ACCELERATED PUBLICATION
Structural and Genomic Correlates of Hyperthermostability^*

Christian Cambillau^§ and Jean-Michel Claverie^¶

From the ^§ Architecture et Fonction des Macromolécules Biologiques, CNRS UPR9039, and the ^¶ Information Génétique et Structurale, CNRS UMR 1889, 31 chemin Joseph Aiguier, 13402 Marseille cedex 20, France

Received for publication, July 26, 2000, and in revised form, August 10, 2000

	ABSTRACT

TOP ABSTRACT INTRODUCTION MATERIALS AND METHODS RESULTS AND DISCUSSION REFERENCES

While most organisms grow at temperatures ranging between 20 and 50 °C, many archaea and a few bacteria have been found capable of withstanding temperatures close to 100 °C, or beyond, such as Pyrococcus or Aquifex. Here we report the results of two independent large scale unbiased approaches to identify global protein properties correlating with an extreme thermophile lifestyle. First, we performed a comparative proteome analyses using 30 complete genome sequences from the three kingdoms. A large difference between the proportions of charged versus polar (noncharged) amino acids was found to be a signature of all hyperthermophilic organisms. Second, we analyzed the water accessible surfaces of 189 protein structures belonging to mesophiles or hyperthermophiles. We found that the surfaces of hyperthermophilic proteins exhibited the shift already observed at the genomic level, i.e. a proportion of solvent accessible charged residues strongly increased at the expense of polar residues. The biophysical requirements for the presence of charged residues at the protein surface, allowing protein stabilization through ion bonds, is therefore clearly imprinted and detectable in all genome sequences available to date.

	INTRODUCTION

TOP ABSTRACT INTRODUCTION MATERIALS AND METHODS RESULTS AND DISCUSSION REFERENCES

The number of solved protein structures from hyperthermophiles is increasing at a fast pace (Refs. 1-13 and references therein), due in part to structural genomics approaches. Based on comparisons between mesophiles and hyperthermophiles, two main factors have been suggested as responsible for thermostability: (i) the presence of large networks of ion pairs at the protein surface (1, 8-12), (ii) protein loop shortening (7), and (iii) an increase of protein compactness (7, 12). About a dozen additional determinants have also been mentioned, but do not appear relevant to all the structures elucidated (3-6, 8, 13). Recently, it as been proposed that adaptation to high temperature might involve different mechanisms in moderate thermophiles versus extreme thermophiles (12). This follows from a markedly different temperature dependence of the hydrophobic interactions, optimal around 70 °C (14), compared with coulombic interactions, optimum at higher temperatures, up to 100 °C (9). Moderate thermophiles and extreme thermophiles should therefore be treated separately for the analysis of high temperature adaptation factors. Apparent discrepancies in the results of previous works might originate in a failure to do so.

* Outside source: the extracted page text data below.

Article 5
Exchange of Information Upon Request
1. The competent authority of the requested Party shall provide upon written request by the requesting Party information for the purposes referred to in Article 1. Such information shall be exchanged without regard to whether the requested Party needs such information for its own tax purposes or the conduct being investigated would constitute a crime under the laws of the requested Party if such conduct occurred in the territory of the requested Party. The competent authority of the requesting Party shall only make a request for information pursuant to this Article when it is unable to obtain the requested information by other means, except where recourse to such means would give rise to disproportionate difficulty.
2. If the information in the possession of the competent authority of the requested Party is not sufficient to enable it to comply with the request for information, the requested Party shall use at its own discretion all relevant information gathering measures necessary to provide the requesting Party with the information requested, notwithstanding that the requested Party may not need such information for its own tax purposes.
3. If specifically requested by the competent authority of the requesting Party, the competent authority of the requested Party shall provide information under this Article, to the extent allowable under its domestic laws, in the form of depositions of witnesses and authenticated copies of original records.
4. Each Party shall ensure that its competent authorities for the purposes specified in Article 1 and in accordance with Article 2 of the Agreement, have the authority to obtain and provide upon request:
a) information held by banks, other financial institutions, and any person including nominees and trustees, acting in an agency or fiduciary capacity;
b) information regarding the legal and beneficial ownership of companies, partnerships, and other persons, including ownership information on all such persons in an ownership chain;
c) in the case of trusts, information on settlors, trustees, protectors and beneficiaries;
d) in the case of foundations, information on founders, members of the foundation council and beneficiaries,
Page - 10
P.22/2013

The availability of an increasing number of complete genomic sequences makes global proteome analysis a powerful tool for establishing genome-function relationships. In this respect, some differences were already noted between the amino acid compositions of subsets of ORFs¹ from mesophiles and hyperthermophiles (15-18). However, previous approaches used comparisons of orthologous sequences or of structures of proteins belonging to a same family (5-8). The x-ray structures were also selected according to quality criteria. Applying these two criteria lead to a reduced number of structures analyzed and might yield to a statistically less satisfactory approach. Here, we postulated that the most basic features of protein structures, amino acid composition and localization, should be imprinted in the genome of organisms with very different lifestyles. We therefore expected that global differences should be readily detectable from a coarse but comprehensive and unbiased analysis. Here, we computed the amino acid compositions in the ORFs of all complete genome sequences available to date (30) as well as on the protein surfaces (water-accessible surface (WAS), Ref. 19) of a large set of protein structures. Although these analysis were unbiased, since no prior selection of sequences or structures was performed, they exhibit a remarkable correlation, suggesting that the replacement of polar noncharged residues by charged ones constitutes a major stabilization mechanism in the proteins of hyperthermophilic organisms.

	MATERIALS AND METHODS

TOP ABSTRACT INTRODUCTION MATERIALS AND METHODS RESULTS AND DISCUSSION REFERENCES

Data on the amino acid composition of the fully sequenced genomes were taken from the web site of Fred Tekaia, Pasteur Institute (Paris). Organisms have been classified according to the three major domains of life and using the following abbreviations (which are used in Figs. 1 and 2A). Mesophiles (total of 22): (i) Eukaryotes, Saccharomyces cerevisiae (SC), C. elegans (CE), Schizosaccharomyces pombe (SP; 68% of total proteome), Drosophila melanogaster (DM), Arabidopsis thaliana (ATH; not complete), Plasmodium falciparum (PF; not complete); (ii) Bacteria, Mycoplasma genitalium (MG), Mycoplasma pneumoniae (MP), Synechocystis sp. (Ssp.), hemeophilus influenzae (HI), Escherichia coli (EC), Helicobacter pylori (HP), Bacillus subtilis (BS), Borrelia burgdorfi (BB), Mycobacterium tuberculosis (MT), Treponema pallidum (TP), Chlamydia trachomatis (CT), Chlamydia pneumoniae (CP), Rickettsia prowazekii (RP), Campylobacter jejuni (CJ), Deinococcus radiodurans (DR), Neisseria meningitidis (NM). Thermophile (total of 1): Archaea, Methanothermobacter thermoautotrophicum (MTH). Hyperthermophiles (total of 7): (i) Bacteria, Aquifex aeolicus (AE), Thermotoga maritima (TM); (ii) Archaea, Pyrococcus horikoshii OT3 (PH), Pyrococcus abyssii (PA), Methanococcus jannaschii (MJ), Archaeoglobus fulgidus (AF), Aeropyrum pernix K1 (APE).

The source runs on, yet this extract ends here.